Mercredi, la justice britannique a formellement donné son feu vert à la remise de l'Australien de 50 ans à la justice américaine, qui le poursuit notamment en vertu d'une législation contre l'espionnage, mais il revient à la ministre britannique de l'Intérieur Priti Patel de signer un décret d'extradition.
"Nous avons quatre semaines pour transmettre nos observations à Priti Patel avant qu'elle ne prenne sa décision. Si elle signe le décret (...) nous pourrons faire appel sur les questions de fond n'ayant pas encore fait l'objet d'un appel, comme la liberté de la presse ou la motivation politique des poursuites", a expliqué dans un entretien à l'AFP Stella Assange, en marge d'une manifestation de soutien à son mari à Bruxelles.
"Les motifs d'appel au Royaume-Uni sont très limités, car le traité d'extradition penche fortement en faveur des États-Unis, sans permettre l'examen des allégations américaines (...) Nous irons jusque devant la Cour européenne des droits de l'homme s'il faut", a ajouté l'avocate sud-africaine.
"Il s'agit d'un problème européen: le cœur des valeurs démocratiques est en jeu; ce qui sera décidé aura des répercussions pour tout le monde, pour les journalistes, partout en Europe", a-t-elle insisté, jugeant que s'ouvre "une fenêtre" pour sensibiliser les opinions et faire valoir à Londres "des arguments politiques".
Les États-Unis veulent juger le fondateur de WikiLeaks pour la diffusion, à partir de 2010, de documents classifiés sur les activités militaires et diplomatiques américaines, en particulier en Irak et en Afghanistan. Il risque 175 ans de prison.
Julian Assange avait été arrêté en 2019 après avoir passé plus de sept ans réfugié dans l'ambassade d'Équateur à Londres. Il est depuis détenu dans une prison de haute sécurité près de Londres, où il a épousé le mois dernier Stella Morris, son ex-avocate.
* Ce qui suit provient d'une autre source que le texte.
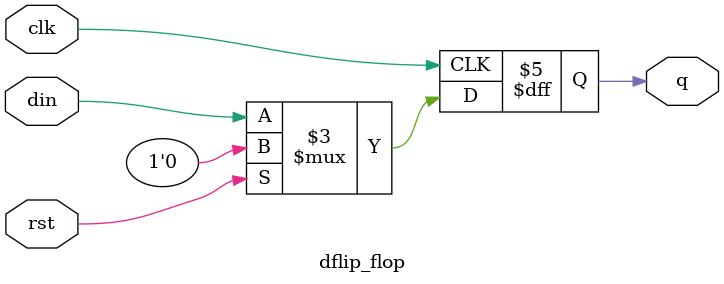
<source format=v>
module dflip_flop(input clk,rst,din,output reg q);
always@(posedge clk)begin
if(rst)
q<=0;
else 
q<=din;
end
endmodule

</source>
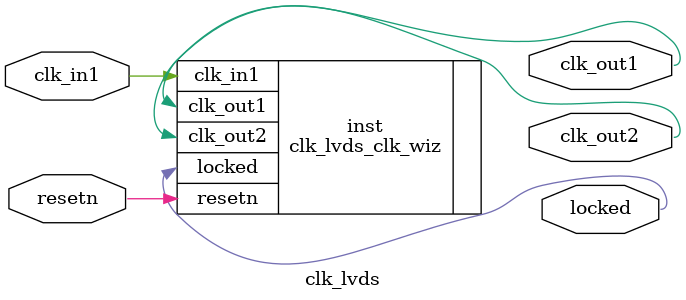
<source format=v>


`timescale 1ps/1ps

(* CORE_GENERATION_INFO = "clk_lvds,clk_wiz_v6_0_1_0_0,{component_name=clk_lvds,use_phase_alignment=true,use_min_o_jitter=false,use_max_i_jitter=false,use_dyn_phase_shift=false,use_inclk_switchover=false,use_dyn_reconfig=false,enable_axi=0,feedback_source=FDBK_AUTO,PRIMITIVE=MMCM,num_out_clk=2,clkin1_period=20.000,clkin2_period=10.0,use_power_down=false,use_reset=true,use_locked=true,use_inclk_stopped=false,feedback_type=SINGLE,CLOCK_MGR_TYPE=NA,manual_override=false}" *)

module clk_lvds 
 (
  // Clock out ports
  output        clk_out1,
  output        clk_out2,
  // Status and control signals
  input         resetn,
  output        locked,
 // Clock in ports
  input         clk_in1
 );

  clk_lvds_clk_wiz inst
  (
  // Clock out ports  
  .clk_out1(clk_out1),
  .clk_out2(clk_out2),
  // Status and control signals               
  .resetn(resetn), 
  .locked(locked),
 // Clock in ports
  .clk_in1(clk_in1)
  );

endmodule

</source>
Pour Stella Assange, le sort de son mari dépend "entièrement du politique". Soucieux de ne pas froisser Washington, Londres "se contentait de dire qu'il laissait la justice se prononcer. Maintenant, les tribunaux ont confirmé l'ordre d'extradition, il n'y a plus d'excuse: le gouvernement britannique doit décider seul dans les prochaines semaines si Julian sera extradé", a-t-elle souligné.
"Le gouvernement britannique est placé dans une position où il condamne les crimes de guerre en Ukraine et va devoir montrer s'il est prêt à extrader un journaliste pour avoir dénoncé des crimes de guerre", a-t-elle observé.